Senhor, perdoo a todos os padres, a todas as freiras, a todos os bispos, a minha paróquia, as paróquias do passado, os conselhos paroquiais e a todas as conferências da Igreja Católica Apostólica Romana por não me apoiarem como devem, não me inspirarem, não me utilizarem em posição-chave e por quaisquer aborrecimentos que hajam infligido a mim ou à minha família, mesmo em um passado distante.

 

Perdoo a todos os profissionais que me prejudicaram de algum modo: médicos, enfermeiras, advogados, juízes, políticos e funcionários públicos. Perdoo o meu empregador que não me paga suficientemente, não aprecia meu trabalho, é descortês, pouco razoável e, além de tudo, não me promove.

 

Perdoo, Senhor, a todos os professores da escola e a todos os instrutores do passado ou do presente. Também àqueles que me insultaram, me humilharam, me chamaram de tolo e me prenderam depois da aula.

 

Senhor, perdoo os amigos que me decepcionaram, não se prontificaram quando precisei de ajuda, pediram-me dinheiro emprestado e não pagaram.
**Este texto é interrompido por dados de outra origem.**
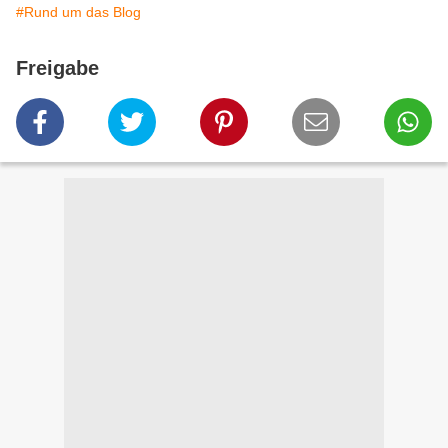
#Rund um das Blog
Freigabe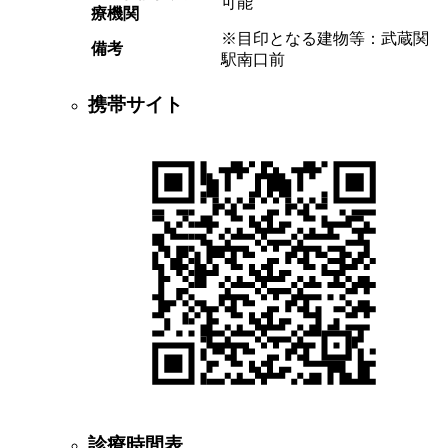
可能
療機関
※目印となる建物等：武蔵関
備考
駅南口前
携帯サイト
診療時間表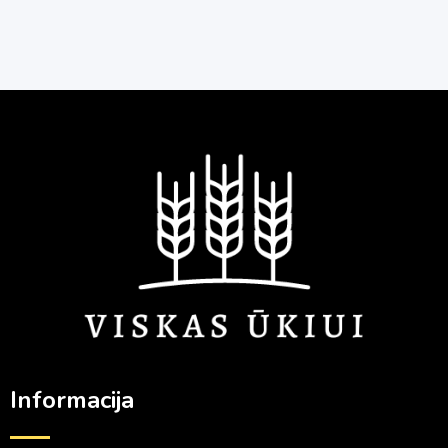
Informacija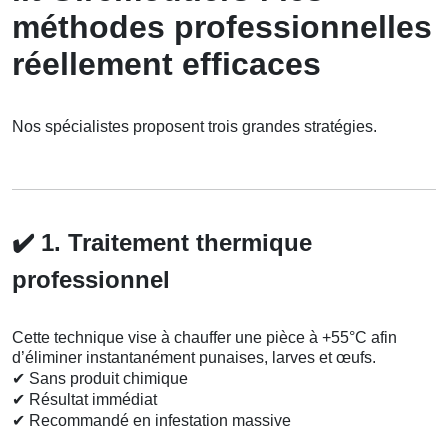
méthodes professionnelles
réellement efficaces
Nos spécialistes proposent trois grandes stratégies.
✔️
1. Traitement thermique
professionnel
Cette technique vise à chauffer une pièce à +55°C afin
d’éliminer instantanément punaises, larves et œufs.
✔
Sans produit chimique
✔
Résultat immédiat
✔
Recommandé en infestation massive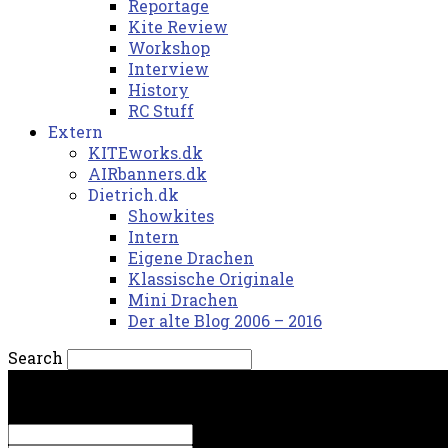
Reportage
Kite Review
Workshop
Interview
History
RC Stuff
Extern
KITEworks.dk
AIRbanners.dk
Dietrich.dk
Showkites
Intern
Eigene Drachen
Klassische Originale
Mini Drachen
Der alte Blog 2006 – 2016
Search
søndag, 9. august 2026.
Sign in
Welcome! Log into your account
your username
Senhor, rezo pela graça de perdoar aquela pessoa que mais me prejudicou na vida e rezo, em especial, para que eu possa perdoar a mim próprio, por haver magoado meus pais, por me ter embebedado, por usar drogas, pelos pecados contra a pureza, pelos maus livros e filmes, e pela fornicação, adultério, homossexualidade, abortos, furtos, mentiras, fraudes.

 

Senhor, suplico o perdão de todas essas pessoas, pelas mágoas que lhes causei, especialmente meu pai, minha mãe, meu cônjuge e meus filhos. Agradeço-Vos, Senhor, pelo amor que recebi por meio deles. Amém.